Pocas horas después de anunciar el line-up de la edición de WAN de año nuevo (también en La Cubierta de Leganés, y con las entradas ya a la venta) se abrían las puertas y las gradas de lo que sería la edición de ANTS más terrorífica del año. Hasta un total de de 10.000 jóvenes, muchos de ellos disfrazados, abarrotaron un recinto llamativa y necesariamente dividido en dos zonas: grada y pista. La Cubierta de Leganés (para quien no haya estado, una plaza de toros) cumplía así con la complicada seguridad de un evento de estas características. La pista, muy desahogada en sus laterales y con las salidas muy alcanzables contrastaba con una, a tramos, demasiada abarrotada grada. Esta, además, dada su severa inclinación, pudo causar alguna que otra pasada a quien fuera con alguna copa de más. Nada de esto quita que este recinto esté sobradamente preparado para eventos como este, con una correcta seguridad, organización y servicios médicos básicos.

Antes de hablar del apartado musical nos paramos en uno de los aspectos que más nos llamó la atención. La compañía ibicenca High Scream (cuyo dueño es hermano del dueño de The Night Leage, Ushuaïa y Hï Ibiza) volvió a lograr un stage digno de los grandes eventos y citas mundiales. El creador del escenario que tantas bocas dejó abiertas en Ushuaïa este verano con su concepto ‘Metropolis’, consiguió de nuevo un juego visual muy llamativo en Madrid.

El encargado de abrir este espectacular escenario y de provocar los primeros bailes fueron Karretero, seguido de Francisco Allendes y Gonçalo. Estos tres artistas, que podríamos catalogar como el warm-up del evento, se trabajaron al de momento no muy numeroso público con ritmos house y tech-house, ritmos que seguirían aumentando con los dos siguientes b2b, los protagonizados por Detlef y Latmun, y wAFF y Tanzmann.

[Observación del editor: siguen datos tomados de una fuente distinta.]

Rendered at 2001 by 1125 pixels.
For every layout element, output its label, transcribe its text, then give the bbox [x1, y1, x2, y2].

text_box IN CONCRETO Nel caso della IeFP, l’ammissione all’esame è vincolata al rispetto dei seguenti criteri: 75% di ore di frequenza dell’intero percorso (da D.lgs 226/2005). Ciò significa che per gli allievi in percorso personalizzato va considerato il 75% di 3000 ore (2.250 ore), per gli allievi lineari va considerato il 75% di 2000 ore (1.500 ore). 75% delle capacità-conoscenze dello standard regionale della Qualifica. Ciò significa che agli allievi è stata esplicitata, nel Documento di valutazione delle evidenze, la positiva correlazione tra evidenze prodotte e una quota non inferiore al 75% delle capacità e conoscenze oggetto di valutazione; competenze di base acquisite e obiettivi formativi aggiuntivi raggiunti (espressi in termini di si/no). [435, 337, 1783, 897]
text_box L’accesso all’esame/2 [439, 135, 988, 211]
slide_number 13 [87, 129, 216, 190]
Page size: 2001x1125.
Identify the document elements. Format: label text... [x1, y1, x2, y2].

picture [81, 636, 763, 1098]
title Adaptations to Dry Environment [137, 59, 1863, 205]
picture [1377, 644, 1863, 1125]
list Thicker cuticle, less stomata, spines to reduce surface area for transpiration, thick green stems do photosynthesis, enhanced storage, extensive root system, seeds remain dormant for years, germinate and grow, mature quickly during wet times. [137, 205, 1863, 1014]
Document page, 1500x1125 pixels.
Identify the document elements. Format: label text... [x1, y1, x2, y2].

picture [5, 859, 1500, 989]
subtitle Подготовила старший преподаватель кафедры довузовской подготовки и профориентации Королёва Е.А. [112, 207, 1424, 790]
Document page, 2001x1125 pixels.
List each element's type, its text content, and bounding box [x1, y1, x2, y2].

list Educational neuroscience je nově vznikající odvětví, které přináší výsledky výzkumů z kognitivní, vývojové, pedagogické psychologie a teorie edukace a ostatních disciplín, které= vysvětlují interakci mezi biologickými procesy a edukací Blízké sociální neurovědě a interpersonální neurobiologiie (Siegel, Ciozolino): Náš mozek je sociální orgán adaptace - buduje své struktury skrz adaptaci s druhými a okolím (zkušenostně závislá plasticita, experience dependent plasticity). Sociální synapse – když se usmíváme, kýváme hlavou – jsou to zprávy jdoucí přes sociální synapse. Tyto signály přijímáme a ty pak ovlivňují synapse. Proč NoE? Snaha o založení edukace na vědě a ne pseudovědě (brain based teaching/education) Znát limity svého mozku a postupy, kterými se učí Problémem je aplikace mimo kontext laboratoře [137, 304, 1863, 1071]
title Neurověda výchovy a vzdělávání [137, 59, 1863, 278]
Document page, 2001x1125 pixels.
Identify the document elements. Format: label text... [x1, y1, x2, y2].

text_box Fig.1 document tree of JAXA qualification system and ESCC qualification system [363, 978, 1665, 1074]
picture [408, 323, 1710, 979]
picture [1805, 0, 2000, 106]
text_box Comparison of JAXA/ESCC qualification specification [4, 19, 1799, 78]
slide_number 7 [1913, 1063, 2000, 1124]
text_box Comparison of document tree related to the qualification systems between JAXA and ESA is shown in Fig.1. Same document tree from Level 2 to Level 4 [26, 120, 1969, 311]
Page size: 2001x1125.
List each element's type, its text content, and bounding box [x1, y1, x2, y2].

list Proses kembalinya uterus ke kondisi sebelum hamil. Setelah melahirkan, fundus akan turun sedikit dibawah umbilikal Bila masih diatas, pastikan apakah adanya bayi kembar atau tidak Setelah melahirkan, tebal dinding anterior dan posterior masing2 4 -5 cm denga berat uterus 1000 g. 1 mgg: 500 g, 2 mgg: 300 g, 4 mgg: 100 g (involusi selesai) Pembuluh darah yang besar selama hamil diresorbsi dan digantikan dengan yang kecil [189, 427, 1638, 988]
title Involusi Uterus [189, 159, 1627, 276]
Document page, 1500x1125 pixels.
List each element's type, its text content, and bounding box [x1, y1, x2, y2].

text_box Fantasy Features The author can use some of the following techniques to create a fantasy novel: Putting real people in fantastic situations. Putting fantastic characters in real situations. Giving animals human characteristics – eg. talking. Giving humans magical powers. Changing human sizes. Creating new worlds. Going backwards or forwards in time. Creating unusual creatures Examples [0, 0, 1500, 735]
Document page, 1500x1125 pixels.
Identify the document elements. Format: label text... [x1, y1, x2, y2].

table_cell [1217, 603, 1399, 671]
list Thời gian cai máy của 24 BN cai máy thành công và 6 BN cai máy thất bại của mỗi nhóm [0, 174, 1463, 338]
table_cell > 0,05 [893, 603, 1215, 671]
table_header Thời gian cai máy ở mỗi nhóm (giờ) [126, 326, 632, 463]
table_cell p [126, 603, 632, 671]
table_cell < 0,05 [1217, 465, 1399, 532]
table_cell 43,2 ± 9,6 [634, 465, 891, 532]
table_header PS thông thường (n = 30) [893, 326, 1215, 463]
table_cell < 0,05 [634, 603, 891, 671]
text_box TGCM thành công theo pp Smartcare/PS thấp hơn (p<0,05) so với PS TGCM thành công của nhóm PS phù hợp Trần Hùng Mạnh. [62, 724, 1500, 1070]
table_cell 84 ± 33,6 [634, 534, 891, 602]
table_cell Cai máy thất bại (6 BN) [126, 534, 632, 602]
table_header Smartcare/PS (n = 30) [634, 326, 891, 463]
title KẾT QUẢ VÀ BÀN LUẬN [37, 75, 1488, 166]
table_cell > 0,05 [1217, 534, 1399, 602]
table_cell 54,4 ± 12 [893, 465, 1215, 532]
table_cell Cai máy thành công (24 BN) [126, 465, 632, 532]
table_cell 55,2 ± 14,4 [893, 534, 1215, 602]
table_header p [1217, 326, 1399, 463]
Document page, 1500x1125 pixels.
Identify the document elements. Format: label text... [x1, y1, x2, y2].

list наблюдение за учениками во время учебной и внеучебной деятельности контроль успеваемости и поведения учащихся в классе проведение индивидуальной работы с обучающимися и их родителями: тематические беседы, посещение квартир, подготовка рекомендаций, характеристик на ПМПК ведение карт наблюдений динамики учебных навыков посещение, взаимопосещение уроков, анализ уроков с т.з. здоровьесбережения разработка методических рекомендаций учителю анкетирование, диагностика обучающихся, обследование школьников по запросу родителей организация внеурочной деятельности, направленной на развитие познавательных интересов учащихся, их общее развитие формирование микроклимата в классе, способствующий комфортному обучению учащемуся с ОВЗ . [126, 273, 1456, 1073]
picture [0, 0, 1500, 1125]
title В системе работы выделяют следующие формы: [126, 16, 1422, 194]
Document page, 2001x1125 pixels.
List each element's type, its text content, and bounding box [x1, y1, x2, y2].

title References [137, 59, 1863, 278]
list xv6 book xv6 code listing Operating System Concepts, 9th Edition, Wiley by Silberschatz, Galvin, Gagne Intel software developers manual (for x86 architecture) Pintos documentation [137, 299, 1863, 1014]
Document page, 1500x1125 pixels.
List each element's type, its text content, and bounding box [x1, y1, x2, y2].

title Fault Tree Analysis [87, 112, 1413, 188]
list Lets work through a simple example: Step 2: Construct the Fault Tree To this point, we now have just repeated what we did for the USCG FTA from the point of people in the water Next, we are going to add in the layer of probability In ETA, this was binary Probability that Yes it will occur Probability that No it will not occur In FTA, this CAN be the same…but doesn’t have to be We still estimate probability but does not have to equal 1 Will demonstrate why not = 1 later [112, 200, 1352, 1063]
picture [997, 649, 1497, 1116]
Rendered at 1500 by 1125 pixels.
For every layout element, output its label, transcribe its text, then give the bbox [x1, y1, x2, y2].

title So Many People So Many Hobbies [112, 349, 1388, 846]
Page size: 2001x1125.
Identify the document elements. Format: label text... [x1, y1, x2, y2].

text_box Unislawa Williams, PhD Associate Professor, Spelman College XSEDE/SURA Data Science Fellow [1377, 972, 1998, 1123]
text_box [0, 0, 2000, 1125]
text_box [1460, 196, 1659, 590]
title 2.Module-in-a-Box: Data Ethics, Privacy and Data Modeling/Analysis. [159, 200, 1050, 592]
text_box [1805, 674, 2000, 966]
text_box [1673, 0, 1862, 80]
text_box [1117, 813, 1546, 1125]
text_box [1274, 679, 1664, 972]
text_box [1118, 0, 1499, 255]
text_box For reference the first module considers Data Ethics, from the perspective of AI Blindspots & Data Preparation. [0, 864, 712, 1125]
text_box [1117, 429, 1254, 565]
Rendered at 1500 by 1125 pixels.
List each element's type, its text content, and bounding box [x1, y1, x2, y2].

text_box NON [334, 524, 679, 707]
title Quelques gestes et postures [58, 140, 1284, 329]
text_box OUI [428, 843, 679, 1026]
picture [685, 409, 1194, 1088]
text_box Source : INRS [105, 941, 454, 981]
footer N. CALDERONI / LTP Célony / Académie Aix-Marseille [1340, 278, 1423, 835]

En ese momento llegaba a la pista el primero de los platos fuertes de la noche, la presencia en cabina de Hot Since 82. El artista piso el acelerador más de lo esperado y mostró las primeras trazas de techno en el enorme recinto. Bastante alejado del sonido de su último disco (del que el mismo artista nos hablaba así en el mes de agosto), el británico rompió la pista con los kicks más potentes de la velada. Llegaba entonces el turno de Joris Voorn, uno de esos artistas que por más veces que le veas, nunca te cansas. El bueno de Joris nos deleitó una vez más con un set marca de la casa que combinó varios temas de su nuevo álbum, que sale a la venta este próximo día 15, con hits un poco más contundentes, además de alguna que otra ID. Un nuevo set para enmarcar de uno de los artistas más en forma del momento. El cierre del show corrió a cargo de Andrea Oliva, otro de los artistas ligados a Ants desde hace años. El suizo, curtido en mil batallas de este tipo, supo cerrar la noche de Halloween con una fina mezcla de estilos dentro del techno y buenas dosis de Acid, una de las vertientes que más tirón apuntan a tener en 2020.

En definitiva, otra gran noche de música underground gracias a Ants y WAN, y otra gran experiencia musical en Madrid. Sin duda, la capital está de moda.